* _INSTRUCTIONS TO FOLLOW_: Counting from the line that holds "24,00--24,25 & GHz", return each line exactly, through and including the last line of the entries.

◇ ◇ ◇ ◇

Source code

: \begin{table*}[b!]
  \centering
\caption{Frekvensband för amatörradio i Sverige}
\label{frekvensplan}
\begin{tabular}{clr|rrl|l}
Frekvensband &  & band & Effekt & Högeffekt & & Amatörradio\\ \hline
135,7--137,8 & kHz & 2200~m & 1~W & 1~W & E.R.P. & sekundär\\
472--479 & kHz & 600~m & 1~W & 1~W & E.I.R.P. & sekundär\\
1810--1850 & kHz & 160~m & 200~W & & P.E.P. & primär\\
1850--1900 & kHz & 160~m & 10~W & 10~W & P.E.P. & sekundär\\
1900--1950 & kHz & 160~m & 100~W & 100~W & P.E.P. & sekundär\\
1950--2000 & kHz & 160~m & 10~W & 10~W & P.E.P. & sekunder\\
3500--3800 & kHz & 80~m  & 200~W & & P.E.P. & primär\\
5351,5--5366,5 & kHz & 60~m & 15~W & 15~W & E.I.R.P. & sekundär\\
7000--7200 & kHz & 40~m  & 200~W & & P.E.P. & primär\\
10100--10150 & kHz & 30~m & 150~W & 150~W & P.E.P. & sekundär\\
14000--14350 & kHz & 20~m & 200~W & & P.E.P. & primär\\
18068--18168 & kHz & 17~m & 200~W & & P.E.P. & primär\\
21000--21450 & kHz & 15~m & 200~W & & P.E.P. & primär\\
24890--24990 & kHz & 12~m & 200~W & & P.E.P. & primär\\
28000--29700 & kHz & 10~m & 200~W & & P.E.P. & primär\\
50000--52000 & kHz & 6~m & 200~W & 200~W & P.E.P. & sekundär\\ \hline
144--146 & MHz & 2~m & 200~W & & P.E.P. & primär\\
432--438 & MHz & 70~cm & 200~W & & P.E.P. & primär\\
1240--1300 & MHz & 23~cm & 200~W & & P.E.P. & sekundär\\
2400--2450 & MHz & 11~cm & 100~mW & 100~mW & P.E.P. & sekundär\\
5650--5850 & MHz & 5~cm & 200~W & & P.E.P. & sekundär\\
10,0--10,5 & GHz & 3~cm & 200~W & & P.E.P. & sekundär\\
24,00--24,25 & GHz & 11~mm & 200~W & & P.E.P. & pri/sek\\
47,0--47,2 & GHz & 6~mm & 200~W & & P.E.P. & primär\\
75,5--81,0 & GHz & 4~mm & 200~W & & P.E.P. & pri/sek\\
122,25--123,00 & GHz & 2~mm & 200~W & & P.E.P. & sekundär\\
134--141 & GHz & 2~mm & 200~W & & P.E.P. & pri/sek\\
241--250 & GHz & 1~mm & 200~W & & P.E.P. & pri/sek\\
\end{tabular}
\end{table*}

◇ ◇ ◇ ◇

* _ANSWER FOR THIS EXERCISE_:
24,00--24,25 & GHz & 11~mm & 200~W & & P.E.P. & pri/sek\\
47,0--47,2 & GHz & 6~mm & 200~W & & P.E.P. & primär\\
75,5--81,0 & GHz & 4~mm & 200~W & & P.E.P. & pri/sek\\
122,25--123,00 & GHz & 2~mm & 200~W & & P.E.P. & sekundär\\
134--141 & GHz & 2~mm & 200~W & & P.E.P. & pri/sek\\
241--250 & GHz & 1~mm & 200~W & & P.E.P. & pri/sek\\
\end{tabular}
\end{table*}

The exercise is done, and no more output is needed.